Das Wasser im Rucksack wird weniger und die Beine werden immer schwerer. Ich muß immer häufiger Gehpausen einlegen, 4 Stunden und 44 Minuten nach 44 Kilometern sind die Folge - der Schnitt liegt jetzt schon weit über 6 Minuten pro Kilometer. Hier in Meudon gibt es nur Trinkwasser, fast zwei Liter passen wieder in die Blase des Rucksacks. Einen weiteren Liter kippe ich mir über den Kopf und "genieße" von der Terrasse des Schlosses den Blick auf das (noch weit entfernte) Ziel, den Eiffelturm. Nur drei Kilometer darauf folgt am Observatorium die Überprüfung der Pflichtausrüstung - satte 5:10 Stunden für 47 Kilometer werden an der Kontrollstelle für mich registriert.
Der Tiefpunkt folgt aber erst noch, ich bin immer mehr am spazieren, selbst gerade Streckenabschnitte gehe ich. Mitten im Parc Forestier de la Mare Adam stehen einige Frauen an der Strecke und feuern die vorbeikommenden Läufer lautstark mit "Allez! Allez!" und "Courage!" an. Als ich mich gehend an ihnen vorbeimogle, wird das "Allez, allez Thomas!" lauter. Ich antworte mit "Je ne peux plus." (Ich kann nicht mehr.), da mich meine Startnummer als Deutschen verrät, "verfolgt" mich eine der Frauen mit den Worten "Dü kannst nich mer, Thomaa, du muußt laufeen!". Gern hätte ich ihr den Wunsch erfüllt, aber es sind noch einige hundert Meter, bis ich wieder in den Laufschritt übergehe.
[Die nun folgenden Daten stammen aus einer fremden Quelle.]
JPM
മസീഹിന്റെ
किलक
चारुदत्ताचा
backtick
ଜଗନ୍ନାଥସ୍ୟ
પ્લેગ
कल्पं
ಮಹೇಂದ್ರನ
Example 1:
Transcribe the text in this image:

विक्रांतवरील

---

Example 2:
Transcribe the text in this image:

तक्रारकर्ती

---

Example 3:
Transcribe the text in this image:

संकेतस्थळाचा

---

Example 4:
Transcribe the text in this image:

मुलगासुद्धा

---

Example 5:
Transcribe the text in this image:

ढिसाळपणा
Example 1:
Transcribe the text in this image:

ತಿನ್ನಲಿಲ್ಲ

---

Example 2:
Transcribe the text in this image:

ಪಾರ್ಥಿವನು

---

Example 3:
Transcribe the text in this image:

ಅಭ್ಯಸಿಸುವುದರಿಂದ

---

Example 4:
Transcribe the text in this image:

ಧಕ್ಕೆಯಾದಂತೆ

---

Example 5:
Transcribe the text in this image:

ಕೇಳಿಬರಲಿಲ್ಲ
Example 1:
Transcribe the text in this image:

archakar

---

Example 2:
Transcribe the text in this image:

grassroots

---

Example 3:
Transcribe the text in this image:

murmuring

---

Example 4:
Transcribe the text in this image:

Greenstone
Oberhalb des Friedhofes von Chaville wartet die zweite Verpflegungsstation auf die Läufer - 55 Kilometer sind jetzt zurückgelegt, meine Uhr zeigt 6:03 Stunden. Das ist mir aber mittlerweile egal, den jetzt gibt es erstmal Abendbrot: Salamischeiben, Orangenstücke, Kuchen, Brot, dazu mehrere Becher Cola - ein Fest für den Magen! Wie ein Michellin-Männchen bewege ich mich weiter. Der geschundene Körper bedankt sich aber wenig später wieder mit Leistung. Die Ortsquerung von Chaville geht schon fast von allein, selbst die Anstiege machen sich immer besser.
Durch den Foret Domaniale de Fausses Reposes nach Ville d`Avray zum Parc de Saint-Cloud hänge ich mich immer wieder an kleinere Gruppen und versuche ihr Tempo mitzugehen. Meist bin ich dann bergauf schneller und suche mir weiter vorn die nächsten "Hasen". So macht die Sache dann doch Spaß, was natürlich auch an der abendlichen Abkühlung liegt.
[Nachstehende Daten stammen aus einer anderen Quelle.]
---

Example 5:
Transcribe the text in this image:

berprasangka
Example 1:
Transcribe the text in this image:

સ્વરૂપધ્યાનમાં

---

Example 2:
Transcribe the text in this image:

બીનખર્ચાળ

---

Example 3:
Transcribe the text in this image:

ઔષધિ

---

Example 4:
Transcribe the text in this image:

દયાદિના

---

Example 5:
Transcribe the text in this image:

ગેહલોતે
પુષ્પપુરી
Den Verpflegungspunkt in Saint-Cloud erreiche ich nach 7:27 Stunden, ca. 7 Minuten verbringe ich dort mit Essen und Trinken. Die Verantwortlichen verweisen aufgrund der einsetzenden Dunkelheit auf die Pflicht des Tragens der Stirnlampe und der reflektierenden Armbinde.
Durch den Park schlängelt sich der Weg in Serpentinen hinab zur Seine. Jetzt folgen noch ca. 10 Kilometer am Seine-Ufer und stellenweise im Großstadtverkehr, wobei mehrfach (durch Brückenüberquerungen) die Richtung gewechselt wird. Die Brückenstufen hinab nehme ich seitlich, weil die Oberschenkel brennen, die Stufen hinauf springe ich förmlich. Die Ile Saint-Germain und eine kleinere (namenlose) Insel werden auf dem Weg zum Ziel noch abgehakt, dann ist es soweit: die letzten Meter vom Port de Suffren hinauf zum Quai Branly werden zum Triumphzug. Durch die Menschenmassen hindurch führt ein enger Gang zum Südpfeiler des Eiffelturms. Nach dem Überlaufen einer Zeitmeßmatte bekommt jeder Läufer noch eine "Rückfahrkarte" für den Fahrstuhl. Jetzt sind es nur noch 57 Höhenmeter, verteilt auf 357 Stufen - 4:10 Minuten später bin ich im Ziel: 8 Stunden, 45 Minuten und 25 Sekunden!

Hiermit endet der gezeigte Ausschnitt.